Monday, May 01, 2006

Free Will

While I am getting to grips with the control interface I want to put forward one of the main difficulties that I see with the traditional Christian worldview. It is the Problem of Evil. I will state this briefly now.

If God is omniscient, omnipotent and omnibenificent, how can there be suffering in the world?
This topic has been dealt with at length by philosophers and theologians and is still debated on blogs and message boards to this day. What really makes me curious is this:
What is it that makes people find the argument that suffering is a result of us having free will convincing?
I know that all the predicates such as omnipotence have limitations such as avoidance of logical contradictions. It does not follow from this, however, that the world we see is the best of all possible worlds given those necessary parameters.
It just does not seem credible, whether you take this metaphorically or not, that God should create a universe bounded by the categories of time and matter in order for it to be a habitat for humans. Further why, foreseeing every move that the feckless, weak willed and covetous creatures would make, He nonetheless created them only to be outraged by their sin?

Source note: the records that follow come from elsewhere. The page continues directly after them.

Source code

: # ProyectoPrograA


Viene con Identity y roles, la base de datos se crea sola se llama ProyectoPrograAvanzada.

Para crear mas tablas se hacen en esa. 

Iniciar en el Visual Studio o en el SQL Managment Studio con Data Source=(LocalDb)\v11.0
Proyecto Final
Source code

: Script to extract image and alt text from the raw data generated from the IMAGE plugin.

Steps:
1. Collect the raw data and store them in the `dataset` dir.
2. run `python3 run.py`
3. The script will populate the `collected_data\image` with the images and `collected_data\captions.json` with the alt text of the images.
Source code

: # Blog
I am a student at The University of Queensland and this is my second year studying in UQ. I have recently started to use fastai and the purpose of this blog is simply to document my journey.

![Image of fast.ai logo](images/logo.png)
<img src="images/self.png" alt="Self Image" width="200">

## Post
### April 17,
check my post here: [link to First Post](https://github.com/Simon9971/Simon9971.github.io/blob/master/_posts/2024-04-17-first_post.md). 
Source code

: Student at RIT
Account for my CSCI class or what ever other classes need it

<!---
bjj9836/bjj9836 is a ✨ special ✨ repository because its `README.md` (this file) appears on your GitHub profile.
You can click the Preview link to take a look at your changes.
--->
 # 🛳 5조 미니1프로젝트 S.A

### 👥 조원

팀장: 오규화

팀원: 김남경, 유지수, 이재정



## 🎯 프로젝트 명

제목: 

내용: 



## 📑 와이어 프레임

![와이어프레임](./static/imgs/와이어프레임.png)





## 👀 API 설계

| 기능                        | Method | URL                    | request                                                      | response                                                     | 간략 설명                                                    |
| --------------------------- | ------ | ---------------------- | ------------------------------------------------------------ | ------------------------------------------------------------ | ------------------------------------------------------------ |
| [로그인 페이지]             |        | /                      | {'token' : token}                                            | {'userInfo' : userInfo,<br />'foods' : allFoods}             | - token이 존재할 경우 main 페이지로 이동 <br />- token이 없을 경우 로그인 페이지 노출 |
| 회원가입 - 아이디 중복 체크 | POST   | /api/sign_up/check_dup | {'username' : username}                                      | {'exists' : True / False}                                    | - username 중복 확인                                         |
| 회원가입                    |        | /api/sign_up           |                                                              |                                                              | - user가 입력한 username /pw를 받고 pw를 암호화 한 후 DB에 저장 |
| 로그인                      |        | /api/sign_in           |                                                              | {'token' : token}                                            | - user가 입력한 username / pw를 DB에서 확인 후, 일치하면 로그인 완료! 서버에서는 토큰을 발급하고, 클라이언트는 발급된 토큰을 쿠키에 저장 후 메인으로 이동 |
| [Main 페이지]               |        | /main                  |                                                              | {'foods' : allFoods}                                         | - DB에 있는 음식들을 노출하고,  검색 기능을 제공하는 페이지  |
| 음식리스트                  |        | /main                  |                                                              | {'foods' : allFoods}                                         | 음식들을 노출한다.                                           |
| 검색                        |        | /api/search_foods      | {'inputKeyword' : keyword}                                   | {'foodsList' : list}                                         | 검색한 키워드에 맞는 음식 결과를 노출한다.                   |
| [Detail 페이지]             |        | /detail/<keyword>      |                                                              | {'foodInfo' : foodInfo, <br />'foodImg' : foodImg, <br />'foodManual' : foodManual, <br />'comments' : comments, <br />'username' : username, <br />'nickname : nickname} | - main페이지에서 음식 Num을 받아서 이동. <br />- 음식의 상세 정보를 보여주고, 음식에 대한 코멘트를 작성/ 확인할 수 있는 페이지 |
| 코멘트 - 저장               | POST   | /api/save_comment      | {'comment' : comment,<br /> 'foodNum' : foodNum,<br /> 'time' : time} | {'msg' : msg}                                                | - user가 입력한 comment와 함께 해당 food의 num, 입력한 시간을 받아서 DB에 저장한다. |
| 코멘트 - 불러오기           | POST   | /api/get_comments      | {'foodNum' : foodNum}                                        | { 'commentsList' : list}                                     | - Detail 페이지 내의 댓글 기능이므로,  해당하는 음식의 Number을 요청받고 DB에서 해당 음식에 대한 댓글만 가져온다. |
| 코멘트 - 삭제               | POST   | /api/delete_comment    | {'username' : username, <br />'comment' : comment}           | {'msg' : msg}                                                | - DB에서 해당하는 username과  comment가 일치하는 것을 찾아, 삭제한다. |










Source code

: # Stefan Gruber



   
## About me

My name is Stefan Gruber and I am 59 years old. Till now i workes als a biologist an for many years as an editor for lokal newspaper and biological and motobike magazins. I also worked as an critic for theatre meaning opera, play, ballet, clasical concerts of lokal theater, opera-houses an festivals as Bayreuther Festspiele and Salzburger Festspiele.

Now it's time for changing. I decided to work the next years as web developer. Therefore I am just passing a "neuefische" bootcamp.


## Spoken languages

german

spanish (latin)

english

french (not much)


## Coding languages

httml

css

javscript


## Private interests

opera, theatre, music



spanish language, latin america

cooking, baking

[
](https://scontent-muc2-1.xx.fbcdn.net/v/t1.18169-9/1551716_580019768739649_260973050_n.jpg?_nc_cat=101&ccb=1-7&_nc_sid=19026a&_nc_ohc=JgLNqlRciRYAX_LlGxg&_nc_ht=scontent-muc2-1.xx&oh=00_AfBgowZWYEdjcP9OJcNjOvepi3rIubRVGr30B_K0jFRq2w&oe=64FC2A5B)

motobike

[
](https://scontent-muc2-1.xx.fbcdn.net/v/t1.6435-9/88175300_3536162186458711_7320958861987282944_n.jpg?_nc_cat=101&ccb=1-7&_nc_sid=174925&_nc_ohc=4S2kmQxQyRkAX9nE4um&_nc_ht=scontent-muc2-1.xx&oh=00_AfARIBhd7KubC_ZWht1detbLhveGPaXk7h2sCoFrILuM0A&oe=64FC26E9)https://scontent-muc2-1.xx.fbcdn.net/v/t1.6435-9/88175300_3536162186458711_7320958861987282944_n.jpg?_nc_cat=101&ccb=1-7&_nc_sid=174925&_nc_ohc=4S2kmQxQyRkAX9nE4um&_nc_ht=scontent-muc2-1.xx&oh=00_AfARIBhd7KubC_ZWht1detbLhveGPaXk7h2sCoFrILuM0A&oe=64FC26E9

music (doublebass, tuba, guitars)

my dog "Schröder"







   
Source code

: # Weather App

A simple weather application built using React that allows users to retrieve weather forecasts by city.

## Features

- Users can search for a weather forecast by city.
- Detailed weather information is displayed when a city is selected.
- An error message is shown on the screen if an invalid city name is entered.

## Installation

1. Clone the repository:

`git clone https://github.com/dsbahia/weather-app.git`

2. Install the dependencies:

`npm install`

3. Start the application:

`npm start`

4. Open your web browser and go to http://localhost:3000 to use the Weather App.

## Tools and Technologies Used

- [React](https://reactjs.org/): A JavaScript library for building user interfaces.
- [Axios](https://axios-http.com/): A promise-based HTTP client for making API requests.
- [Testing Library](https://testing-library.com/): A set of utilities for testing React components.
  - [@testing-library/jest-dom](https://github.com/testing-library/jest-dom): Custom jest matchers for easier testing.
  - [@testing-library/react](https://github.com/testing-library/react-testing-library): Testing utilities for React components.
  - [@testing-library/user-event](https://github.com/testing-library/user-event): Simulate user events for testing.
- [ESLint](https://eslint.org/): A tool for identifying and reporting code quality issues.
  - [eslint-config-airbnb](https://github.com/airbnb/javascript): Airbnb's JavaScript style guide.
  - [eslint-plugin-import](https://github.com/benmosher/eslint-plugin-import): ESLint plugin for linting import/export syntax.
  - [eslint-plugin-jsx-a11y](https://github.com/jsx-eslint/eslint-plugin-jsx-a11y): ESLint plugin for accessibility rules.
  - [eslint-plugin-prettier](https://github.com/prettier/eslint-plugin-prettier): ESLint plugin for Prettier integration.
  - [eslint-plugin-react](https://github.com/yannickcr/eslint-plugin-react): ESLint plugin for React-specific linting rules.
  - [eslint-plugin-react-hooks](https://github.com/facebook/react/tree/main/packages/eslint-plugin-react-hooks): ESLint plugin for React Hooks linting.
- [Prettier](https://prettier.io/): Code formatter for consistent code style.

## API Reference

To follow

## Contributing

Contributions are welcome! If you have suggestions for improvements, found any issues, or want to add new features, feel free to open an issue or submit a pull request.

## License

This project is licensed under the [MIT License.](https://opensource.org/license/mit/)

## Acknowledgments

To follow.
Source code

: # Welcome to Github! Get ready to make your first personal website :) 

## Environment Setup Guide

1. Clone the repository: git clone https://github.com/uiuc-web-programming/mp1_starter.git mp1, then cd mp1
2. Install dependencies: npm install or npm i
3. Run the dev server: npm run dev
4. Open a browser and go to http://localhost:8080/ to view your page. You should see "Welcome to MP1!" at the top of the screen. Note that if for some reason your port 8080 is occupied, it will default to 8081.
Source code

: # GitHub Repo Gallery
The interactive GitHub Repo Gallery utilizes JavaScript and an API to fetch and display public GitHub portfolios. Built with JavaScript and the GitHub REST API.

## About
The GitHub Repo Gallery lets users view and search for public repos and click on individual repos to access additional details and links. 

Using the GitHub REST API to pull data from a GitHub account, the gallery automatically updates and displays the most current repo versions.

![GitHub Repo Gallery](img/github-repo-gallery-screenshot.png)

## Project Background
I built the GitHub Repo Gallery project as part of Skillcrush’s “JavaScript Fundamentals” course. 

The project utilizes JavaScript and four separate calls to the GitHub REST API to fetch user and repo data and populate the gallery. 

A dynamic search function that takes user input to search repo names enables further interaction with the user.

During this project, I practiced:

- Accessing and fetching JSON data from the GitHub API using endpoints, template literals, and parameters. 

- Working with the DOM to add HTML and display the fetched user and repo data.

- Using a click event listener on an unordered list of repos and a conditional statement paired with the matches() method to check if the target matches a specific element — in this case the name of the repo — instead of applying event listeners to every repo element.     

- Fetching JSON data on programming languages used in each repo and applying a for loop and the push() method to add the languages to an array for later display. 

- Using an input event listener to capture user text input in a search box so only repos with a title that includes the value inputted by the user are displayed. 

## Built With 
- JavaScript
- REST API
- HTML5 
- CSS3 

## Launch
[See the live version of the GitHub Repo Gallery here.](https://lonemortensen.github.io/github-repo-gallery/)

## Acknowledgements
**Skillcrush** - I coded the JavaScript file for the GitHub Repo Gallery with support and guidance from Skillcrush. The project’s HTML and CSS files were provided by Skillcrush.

The notion that He would then sacrifice part of Himself to Himself in order to atone for sins which are breaches of moral absolutes that He encoded into the universe in the first place is counter-intuitive. All this so that despite a lack of good evidence for His existence, we, as rational beings could have the free will to chose to have a relationship with Him via his sacrificed son? Why is the concept of atonement morally acceptable anyway? How does somebody else's sacrifice influence the moral status of what I have done? Nor does the suffering seem related in a simple way to free will and sin. Malaria, earthquakes and the like are morally indiscriminate, they kill innocents and guilty alike. The remark that we are all sinners after the 'fall' seems an outdated and morally abhorrent concept. Why did God not create us to enjoy eternal bliss, without the wish or predisposition to do evil? Would any loss of free will that this would entail be a bad thing? I think not.
So as a whole picture, the Christian solution to the Problem of Evil seems incoherent.

Secular Thoughts

Secular Thoughts

Control of the interface for my own blogs is the first priority so I hope you will bear with me while I figure this out as I am a complete noob.